**SUPPLIED INFORMATION**
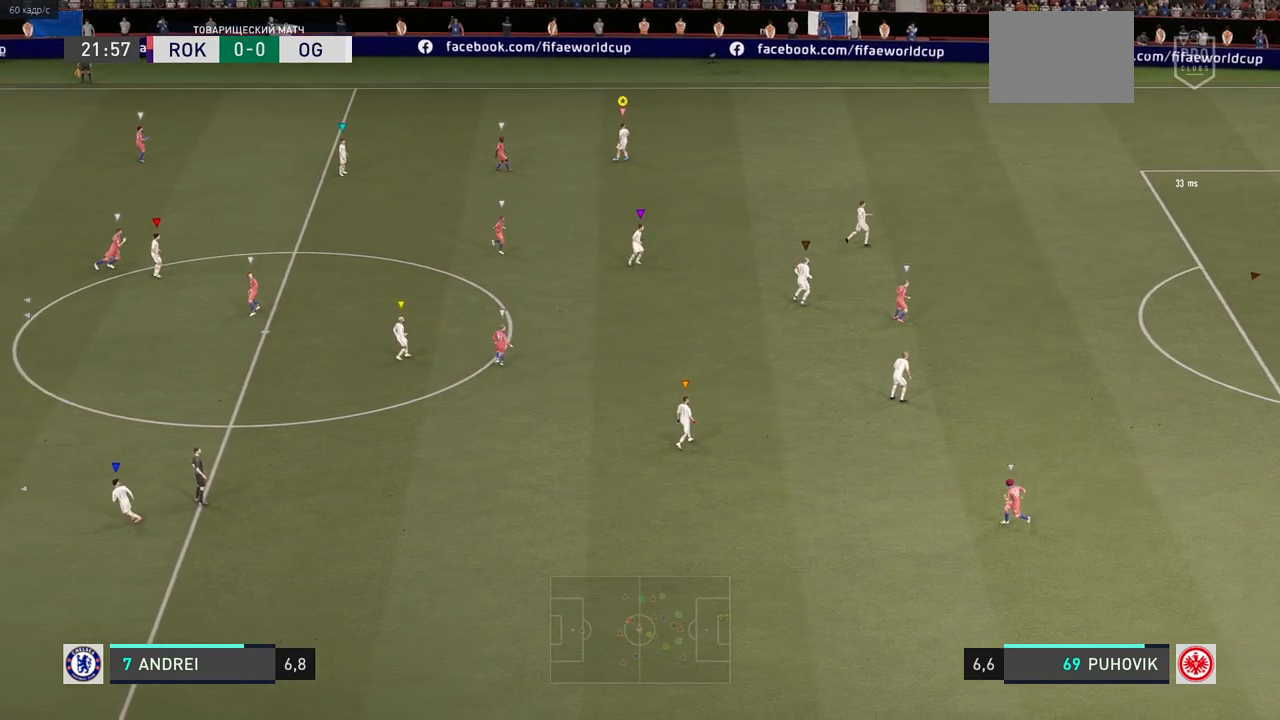
{"dt_ms": 500, "buttons": [], "left_stick": "down", "right_stick": "center", "events": [[233, "left_stick", "down"]]}
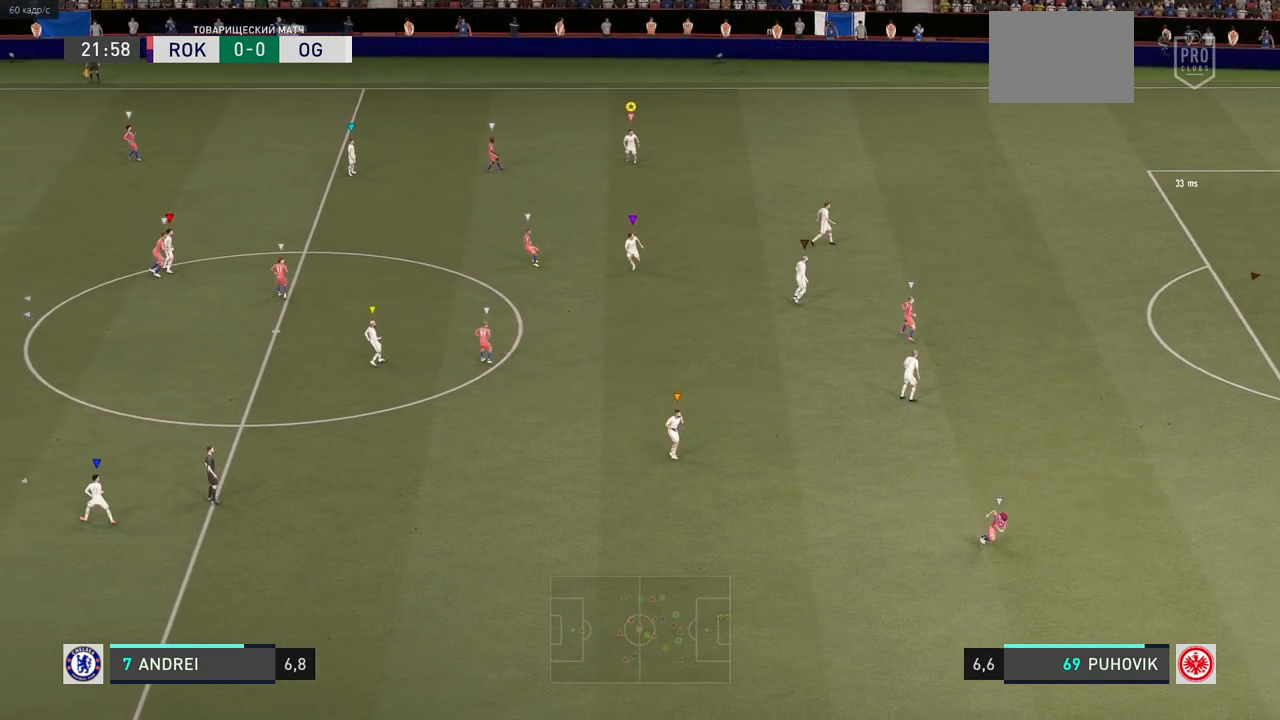
{"dt_ms": 500, "buttons": [], "left_stick": "down-left", "right_stick": "center", "events": [[150, "X", "down"], [383, "X", "up"], [433, "left_stick", "down-left"]]}
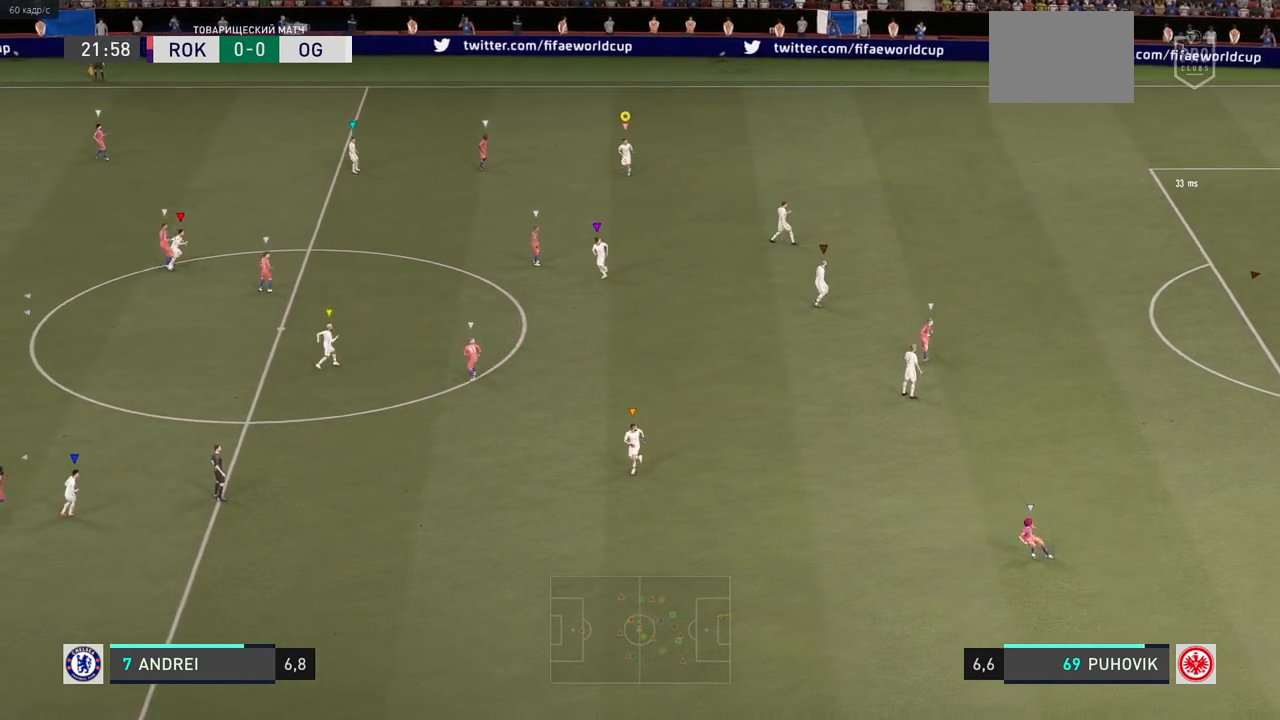
{"dt_ms": 500, "buttons": [], "left_stick": "down-left", "right_stick": "center", "events": []}
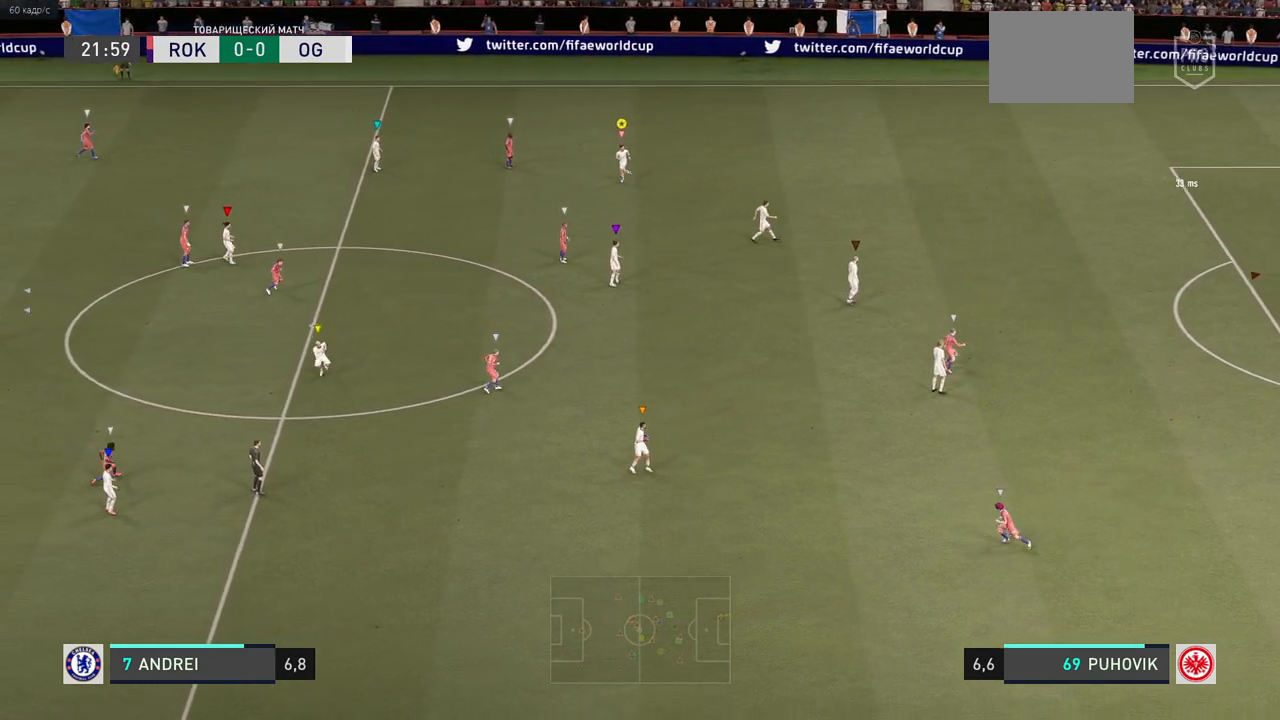
{"dt_ms": 500, "buttons": ["R2"], "left_stick": "center", "right_stick": "center", "events": [[67, "left_stick", "center"], [133, "R2", "down"]]}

**TASK DETAILS**
Repeat the listing above verbatim, but exclude the pictures it contains.

**ANSWER SPACE**
{"dt_ms": 500, "buttons": [], "left_stick": "down", "right_stick": "center", "events": [[233, "left_stick", "down"]]}
{"dt_ms": 500, "buttons": [], "left_stick": "down-left", "right_stick": "center", "events": [[150, "X", "down"], [383, "X", "up"], [433, "left_stick", "down-left"]]}
{"dt_ms": 500, "buttons": [], "left_stick": "down-left", "right_stick": "center", "events": []}
{"dt_ms": 500, "buttons": ["R2"], "left_stick": "center", "right_stick": "center", "events": [[67, "left_stick", "center"], [133, "R2", "down"]]}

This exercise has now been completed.